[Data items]
# # #
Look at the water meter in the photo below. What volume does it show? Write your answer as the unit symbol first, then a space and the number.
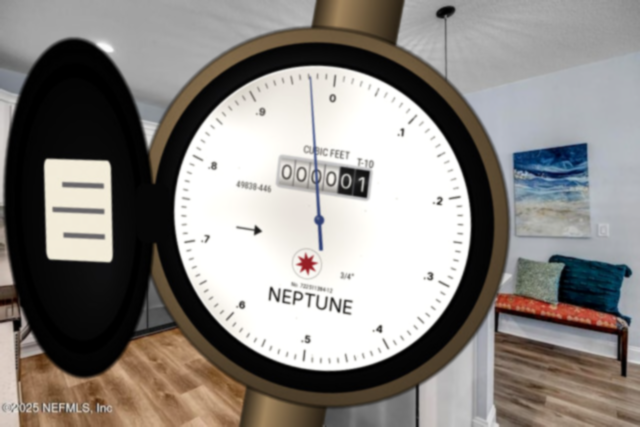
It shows ft³ 0.97
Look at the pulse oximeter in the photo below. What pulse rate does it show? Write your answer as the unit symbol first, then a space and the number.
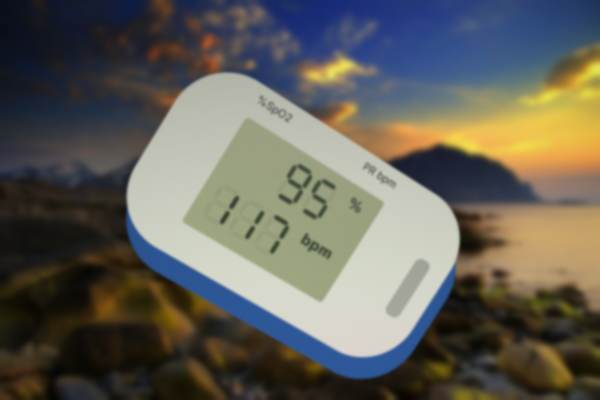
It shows bpm 117
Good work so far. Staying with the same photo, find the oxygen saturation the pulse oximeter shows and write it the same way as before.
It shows % 95
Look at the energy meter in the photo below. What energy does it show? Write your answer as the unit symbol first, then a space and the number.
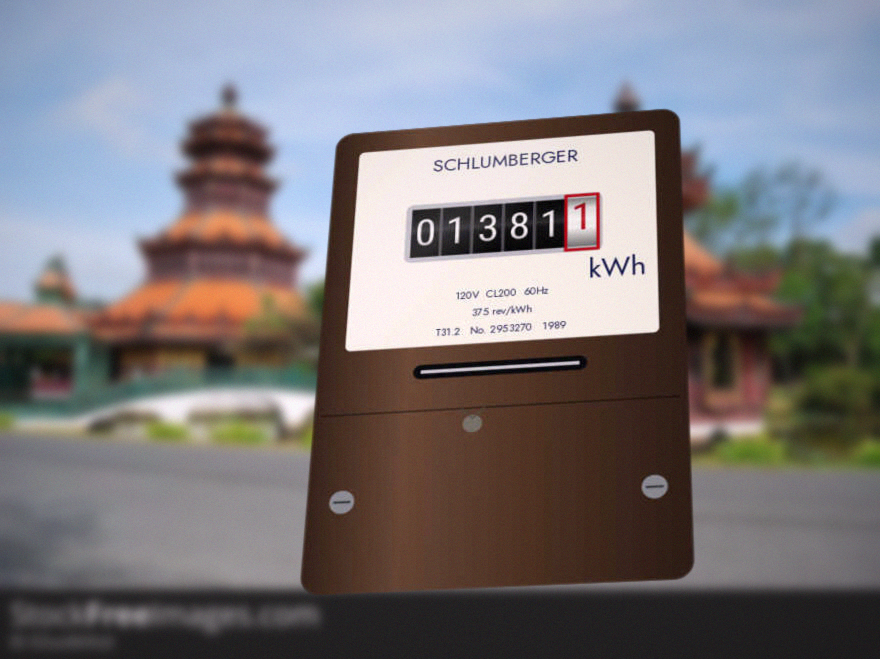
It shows kWh 1381.1
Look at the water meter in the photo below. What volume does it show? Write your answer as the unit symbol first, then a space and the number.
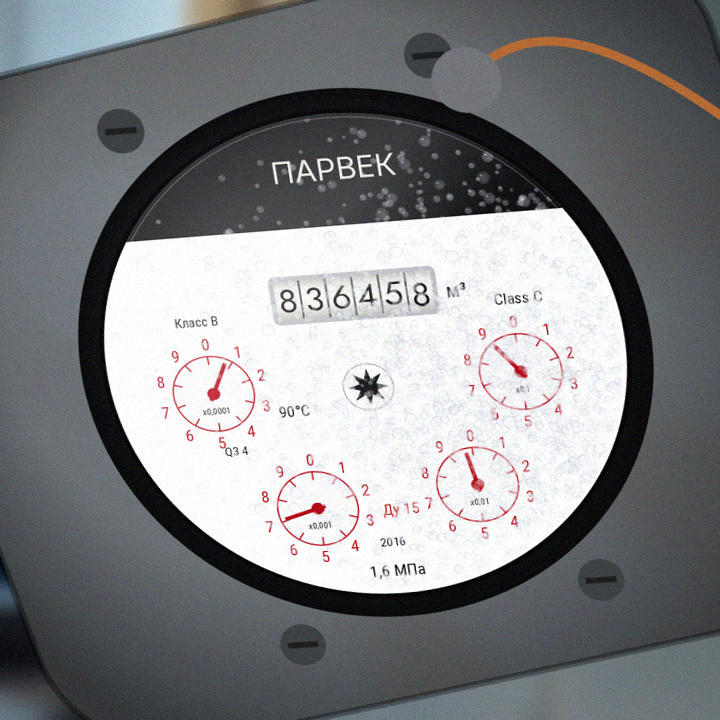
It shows m³ 836457.8970
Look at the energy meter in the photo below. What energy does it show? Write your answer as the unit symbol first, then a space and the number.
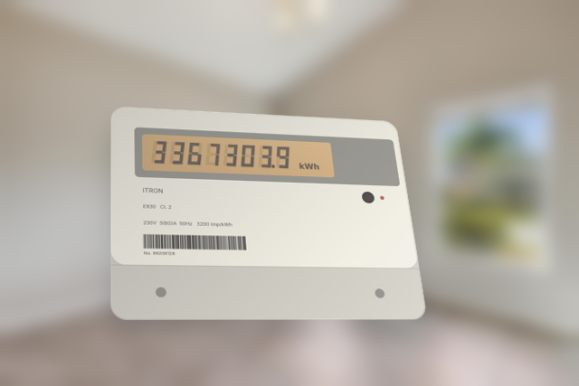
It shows kWh 3367303.9
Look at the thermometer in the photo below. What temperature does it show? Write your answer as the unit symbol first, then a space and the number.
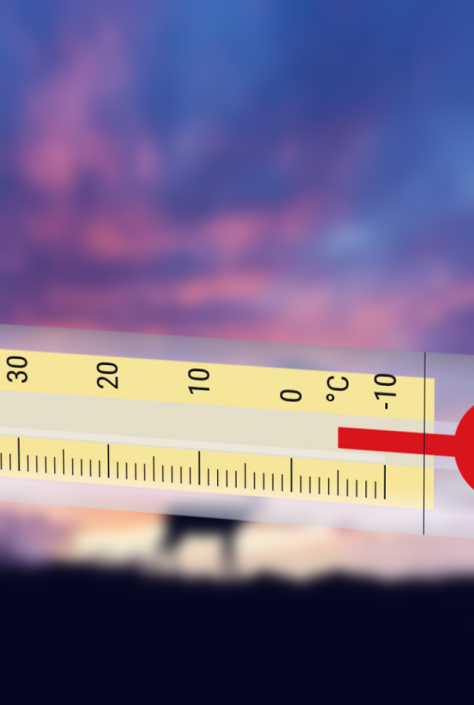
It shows °C -5
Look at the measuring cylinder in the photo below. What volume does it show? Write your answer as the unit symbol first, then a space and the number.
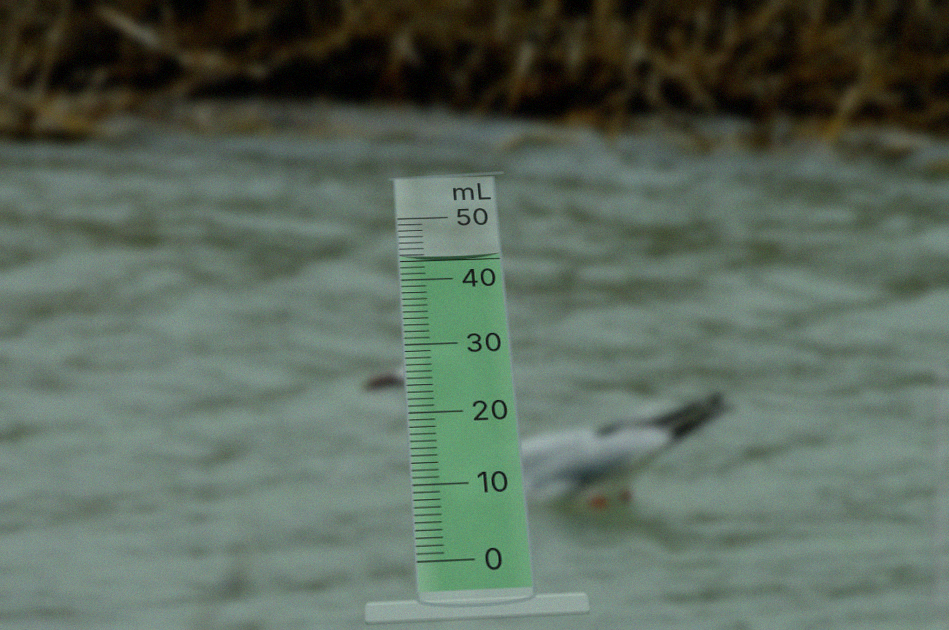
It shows mL 43
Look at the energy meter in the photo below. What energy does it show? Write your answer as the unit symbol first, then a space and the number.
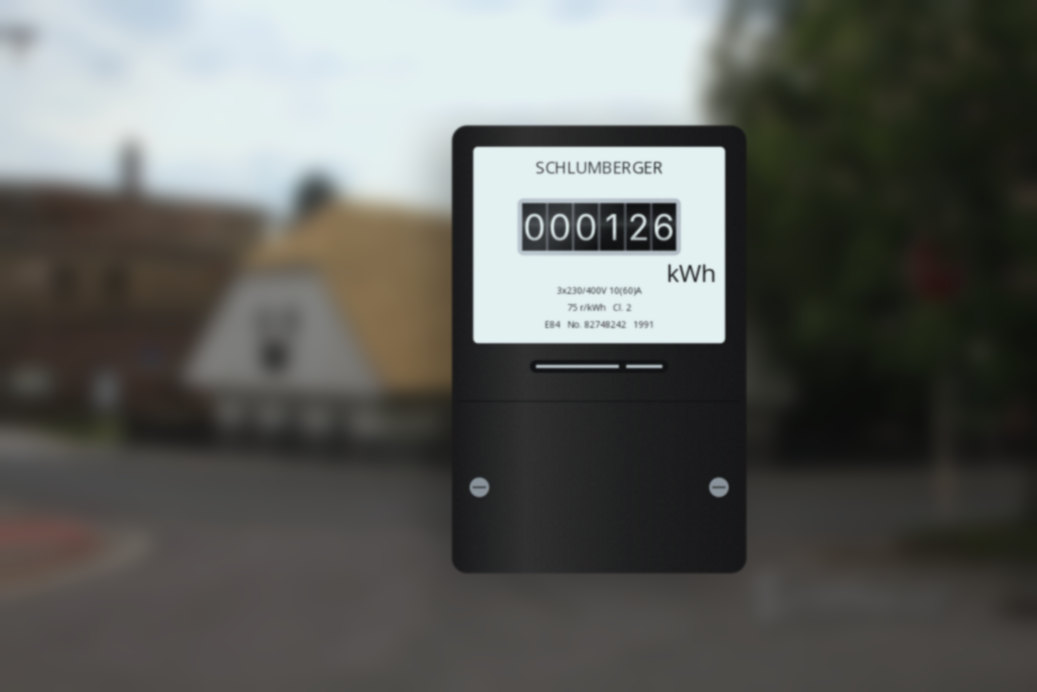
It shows kWh 126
# # #
ABOUT THIS TASK:
Show every line of the records above that contains the word "pulse". Case counts.

COMPLETED TASK:
Look at the pulse oximeter in the photo below. What pulse rate does it show? Write your answer as the unit symbol first, then a space and the number.
Good work so far. Staying with the same photo, find the oxygen saturation the pulse oximeter shows and write it the same way as before.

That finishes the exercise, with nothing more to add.